Parce qu’il faudra bien qu’il y ait un après. Les uns et les autres peuvent continuer pendant un mois, dix mois, dix ans. Il faudra bien, comme à chaque saut dans l’inconnu, trouver ce quelque chose, cette solution qui sauve les apparences, qui perpétue la spécificité libanaise, qui garantisse le ni vainqueur ni vaincu ; avec la fin de la tutelle syrienne, le temps des embastillements sordides ou des condamnations à l’exil n’est plus – seul guette le risque pour certains, beau et sain risque, de se retrouver un jour devant un tribunal international… Ainsi, parce qu’il est impossible pour le 8 Mars de perdre la face, parce qu’il est impossible d’ignorer les revendications légitimes d’une partie des Libanais (comme la participation de tous les blocs parlementaires à l’Exécutif), parce qu’il est également impossible (inimaginable et inacceptable) que l’alliance du 14 Mars perde la face, qu’elle livre le pays clé en main aux prosyriens, qu’il est impossible qu’elle cède sur le tiers de blocage en présence d’Émile Lahoud à Baabda et de Nabih Berry à Aïn el-Tiné, il faut, à défaut d’une fée, un metteur en scène. Parce que rien ne dure.

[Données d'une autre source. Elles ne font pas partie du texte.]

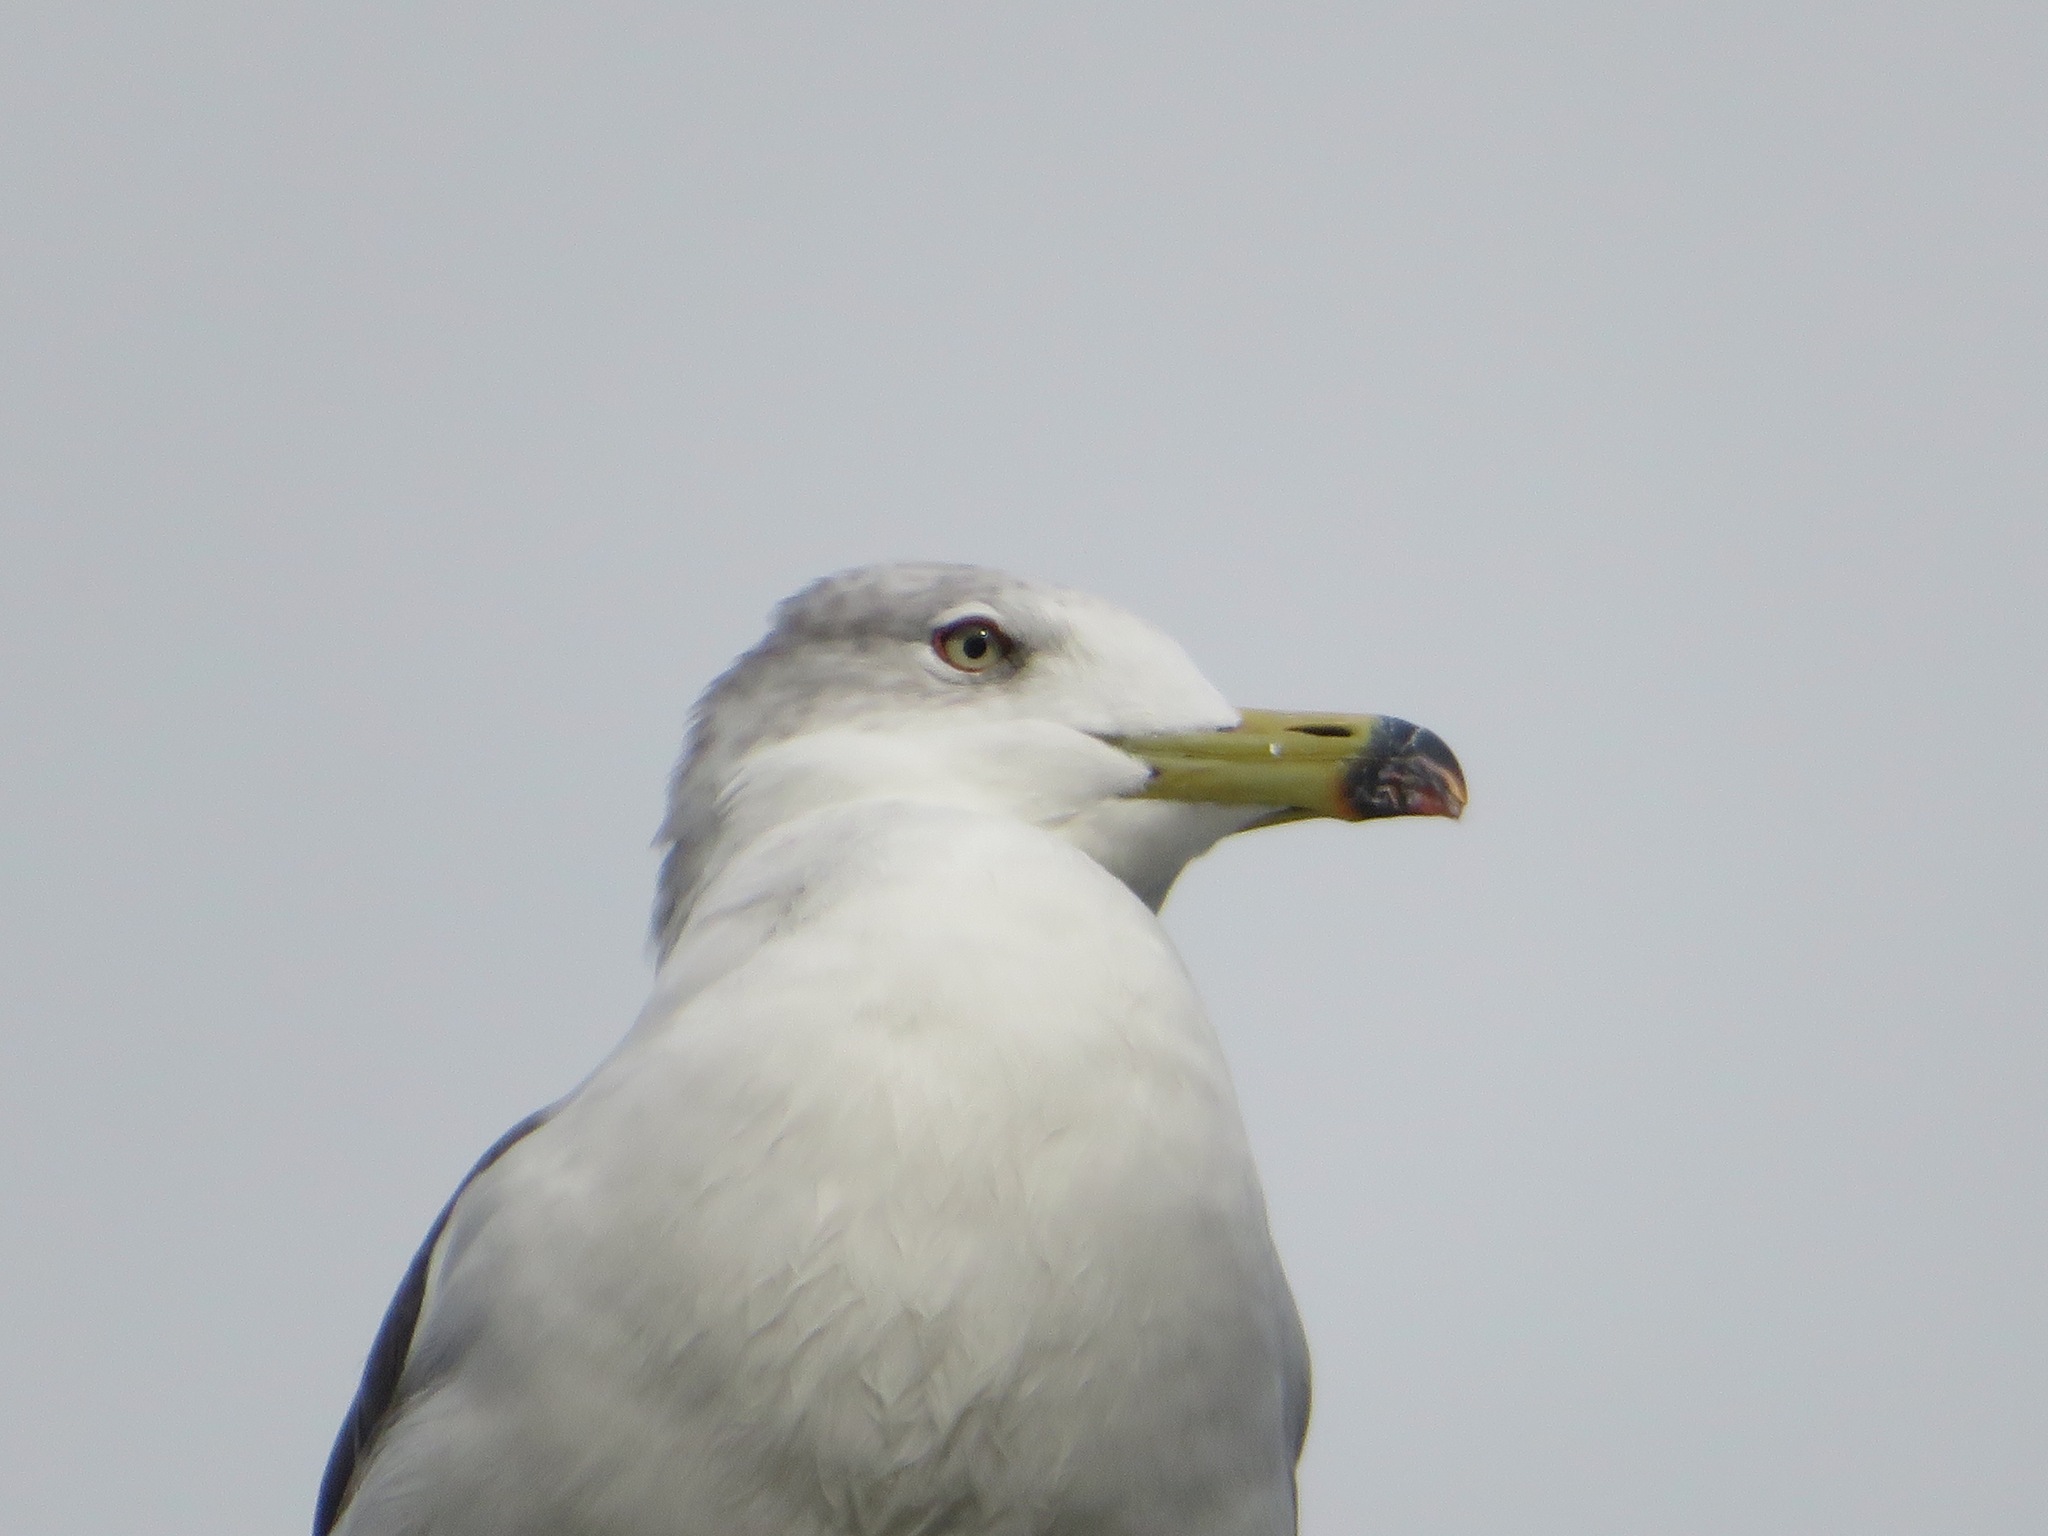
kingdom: Animalia
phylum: Chordata
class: Aves
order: Charadriiformes
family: Laridae
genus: Larus
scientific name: Larus crassirostris
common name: Black-tailed gull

Un scénario : le package deal est absolument de rigueur, le ni 2/3 ni 1/3 dans un gouvernement transitoire, l’élection présidentielle puis un scrutin législatif sur la base d’une nouvelle loi, incontournables. Il faut des concessions. Tout le monde sait tout cela. Il faut aussi voir clairement ce qui gêne la communauté chiite dans ce projet de tribunal international, voir pourquoi, et si cela ne touche pas à son essence, y apporter des modifications – l’ONU n’y verra certainement aucun problème. Il faut aussi que les leaders de cette communauté mettent, comme tous les autres, une croix sur leurs fantasmes dictatoriaux, sur leurs privilèges (leurs armes), et sur leurs peurs : l’antidote aux peurs, aux obsessions, aux angoisses reste la dissolution de la communauté, comme les dix-sept autres, dans le tissu libanais. Dans une patrie définitive.
Un décor : Bkerké. Naturellement. Dans le scénario du ni vainqueur ni vaincu, Dar el-Fatwa et le Conseil supérieur chiite sont au cœur d’une dramaturgie de tous les dangers. Si la décision politique de réconciliation existe, il lui faut un decorum, un espace, un trait d’union.
Un metteur en scène : si Amr Moussa, aidé par les capitales du monde et, naturellement, par les Quatorze, y arrive, ce sera sa première, son ultime heure de gloire.
Un producteur : toute cette clownerie aura beaucoup, beaucoup coûté. Les Banques centrales syrienne, iranienne et israélienne pourraient avoir le bon goût de dédommager pour tout ce qui a été perdu.